De deelnemende lidstaten hebben op 12 oktober 2017 verordening 2017/1939 vastgesteld (zie het ECER-bericht hierover). België, Bulgarije, Cyprus, Duitsland, Finland, Frankrijk, Griekenland, Kroatië, Litouwen, Luxemburg, Portugal, Roemenië, Slowakije, Slovenië, Spanje en Tsjechië hadden op 3 april 2017 aangegeven deel te willen nemen. Later besloten ook Letland, Estland, Oostenrijk, Malta en Italië deel te nemen. Nederland deed eerst niet mee, maar besloot op 14 mei 2018 alsnog deel te nemen aan het EOM. De deelname van Nederland werd op 1 augustus 2018 door de Europese Commissie goedgekeurd (Besluit (EU) 2018/1094) (zie ook het ECER-bericht hierover).
België, Bulgarije, Cyprus, Duitsland, Estland, Finland, Frankrijk, Griekenland, Italie, Kroatië, Letland, Litouwen, Luxemburg, Oostenrijk, Portugal, Roemenië, Slovakije, Slovenië, Spanje, Tsjechische Republiek, Nederland (2018) en Malta (2018).
Artikel 86, lid 1, eerste alinea, EU-Werkingsverdrag bepaalt dat de bevoegdheid van het EOM beperkt is tot strafbare feiten die de belangen van de EU schaden. Het gaat om de strafbare feiten die genoemd worden in richtlijn 2017/1371 en daarmee onlosmakelijk verbonden strafbare feiten. Met betrekking tot deze strafbare feiten stelt het EOM onderzoeken in en verricht het strafvervolgingshandelingen. Daarnaast treedt het EOM op als openbaar aanklager bij de bevoegde rechtbanken van de lidstaat. Het EOM blijft deze taken vervullen totdat de zaak definitief is afgedaan.

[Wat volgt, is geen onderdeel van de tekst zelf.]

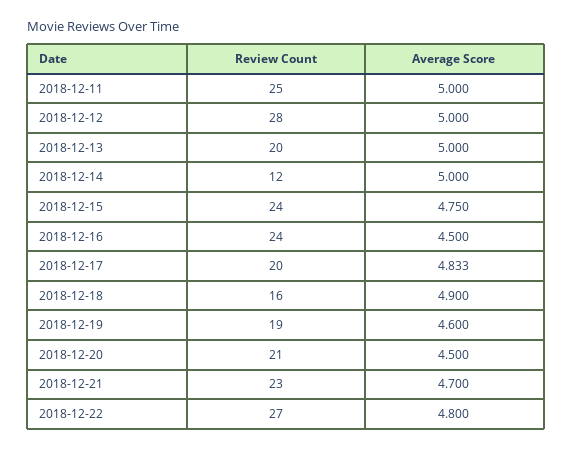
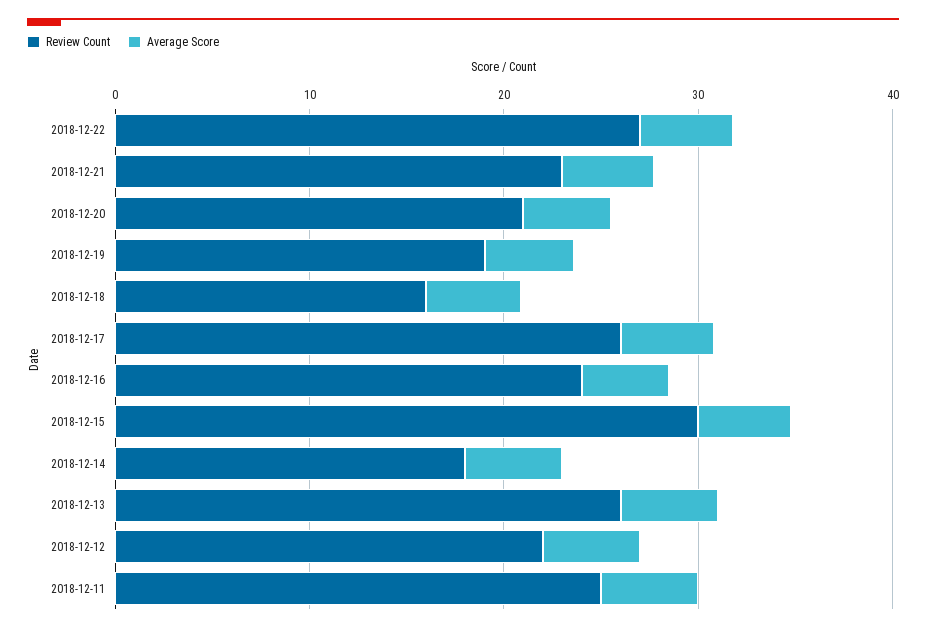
Review Count, 2018-12-12: 28 -> 22
Review Count, 2018-12-13: 20 -> 26
Review Count, 2018-12-14: 12 -> 18
Review Count, 2018-12-15: 24 -> 30
Review Count, 2018-12-17: 20 -> 26

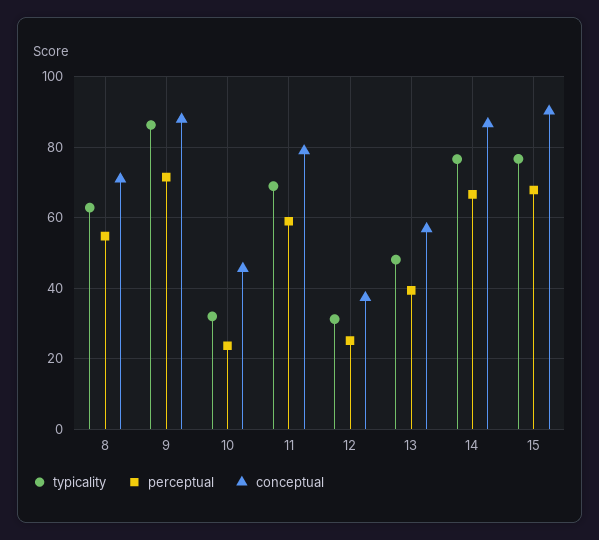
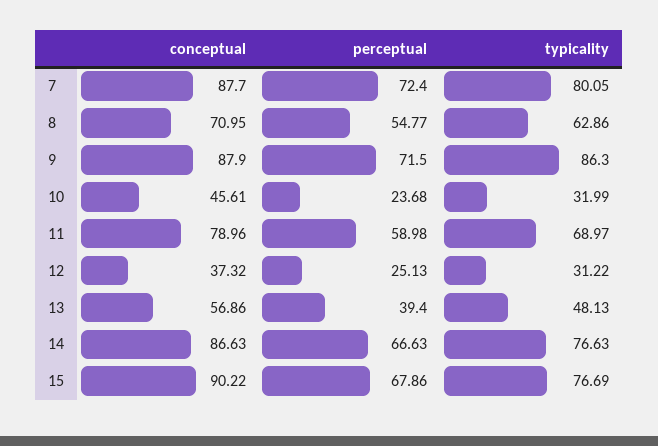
conceptual, 7: none -> 87.7
perceptual, 7: none -> 72.4
typicality, 7: none -> 80.05

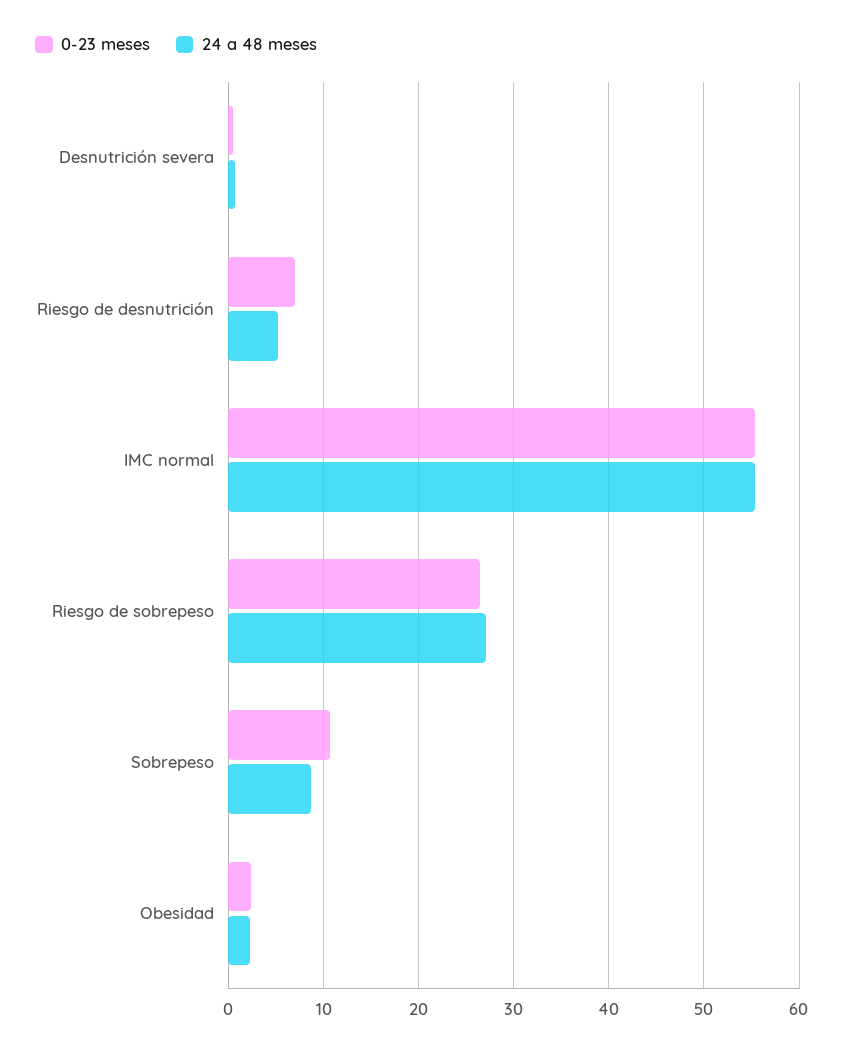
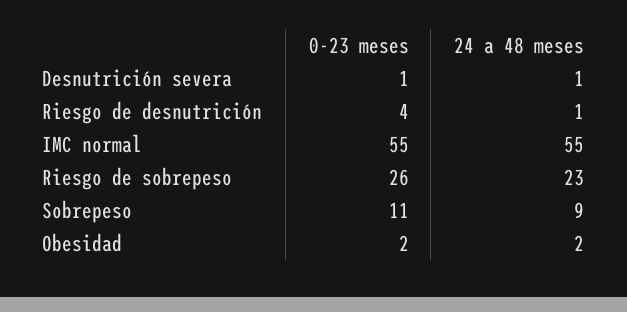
0-23 meses, Riesgo de desnutrición: 7 -> 4
24 a 48 meses, Riesgo de desnutrición: 5 -> 1
24 a 48 meses, Riesgo de sobrepeso: 27 -> 23

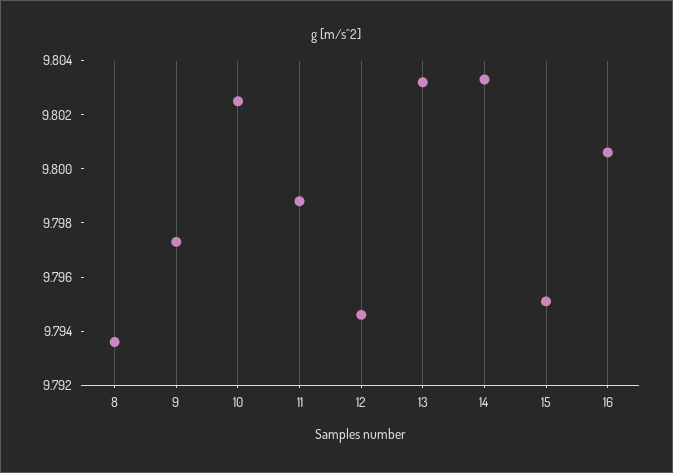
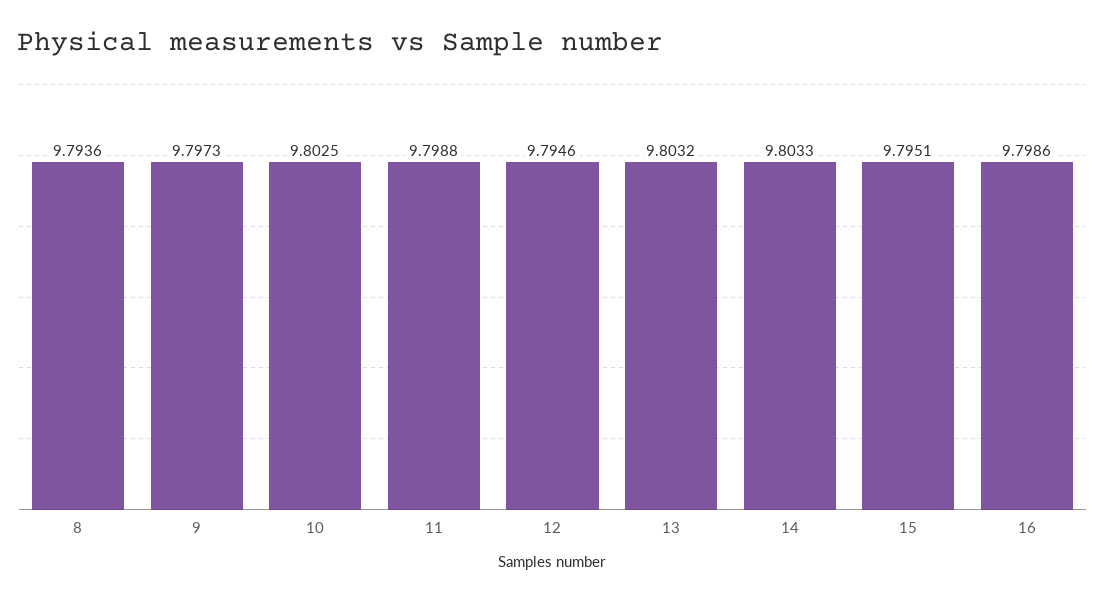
16: 9.8005 -> 9.7986

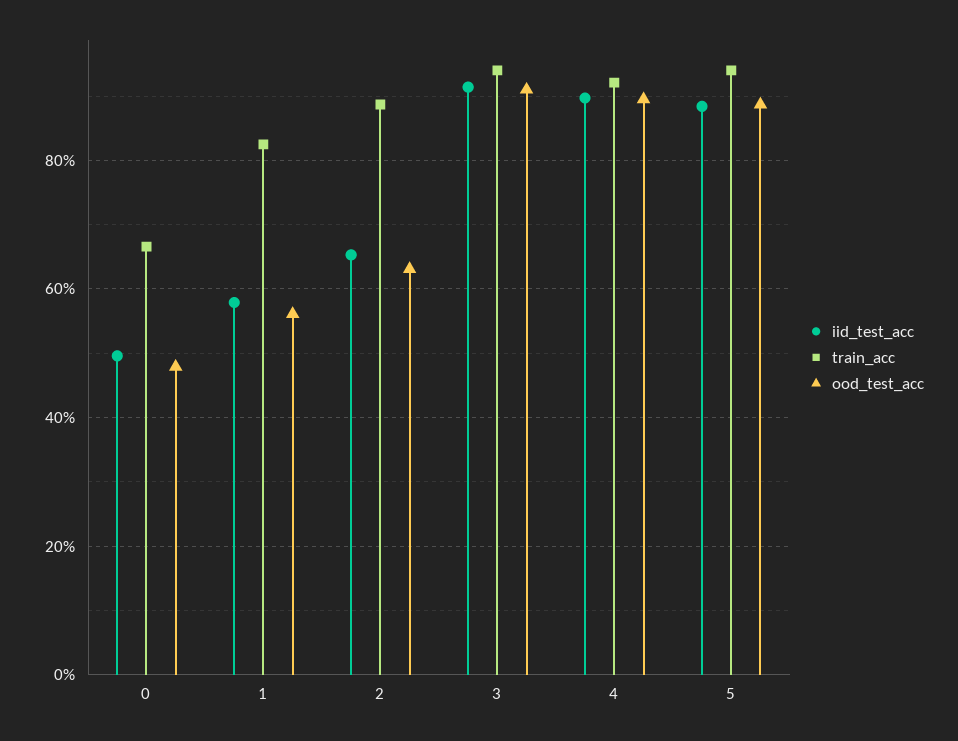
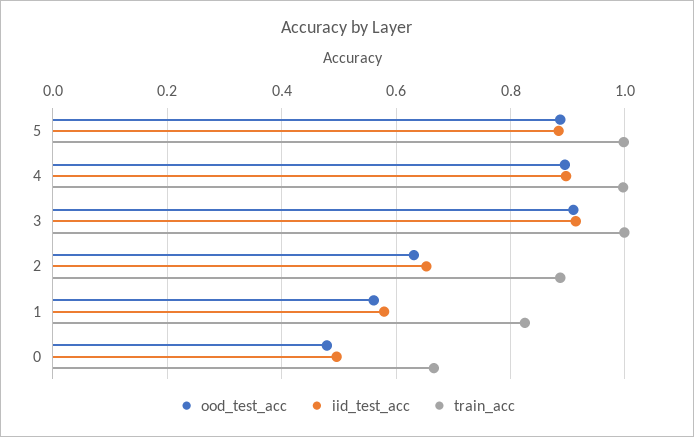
train_acc, 3: 0.94 -> 1
train_acc, 4: 0.92 -> 1
train_acc, 5: 0.94 -> 1

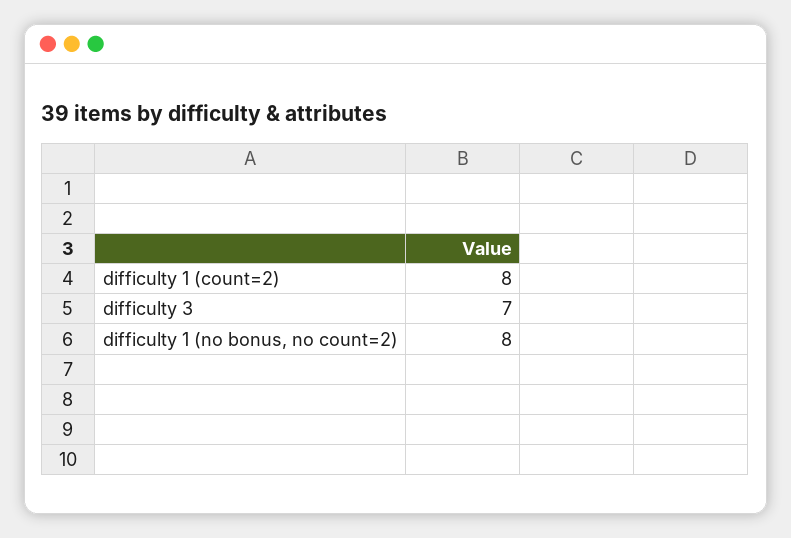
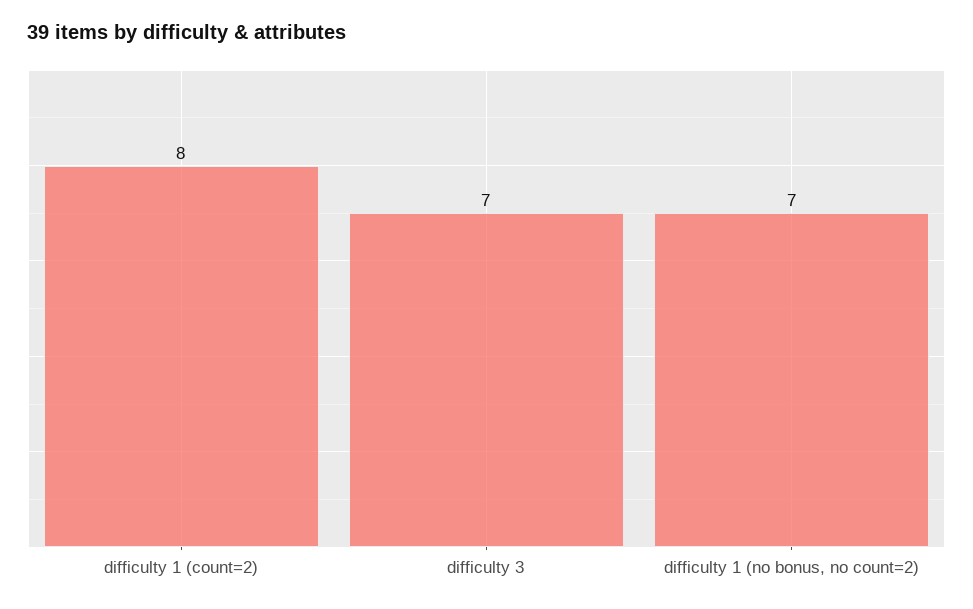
difficulty 1 (no bonus, no count=2): 8 -> 7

Binnen de Nederlandse politiek bestonden veel zorgen over het voorstel van de Commissie. Verschillende partijen betoogden dat het EOM in strijd is met het subsidiariteits- en proportionaliteitsbeginsel. Zij waren van mening dat opsporing, vervolging en berechting vooral een nationale bevoegdheid is en het overdragen daarvan een aantasting van de soevereiniteit opleverde. Daarnaast zouden zulke bevoegdheden slechts moeten worden overgedragen als een lidstaat zich niet genoeg inspant voor de opsporing van criminelen. De exclusiviteit van het EOM zou dus alleen moeten gelden bij wanprestaties van nationale overheden.
In het regeerakkoord van Rutte III (2017) stond vermeld dat het kabinet in die regeerperiode een besluit zou nemen over het moment waarop Nederland zou toetreden tot het EOM. In mei 2018 besloot het kabinet toe te treden.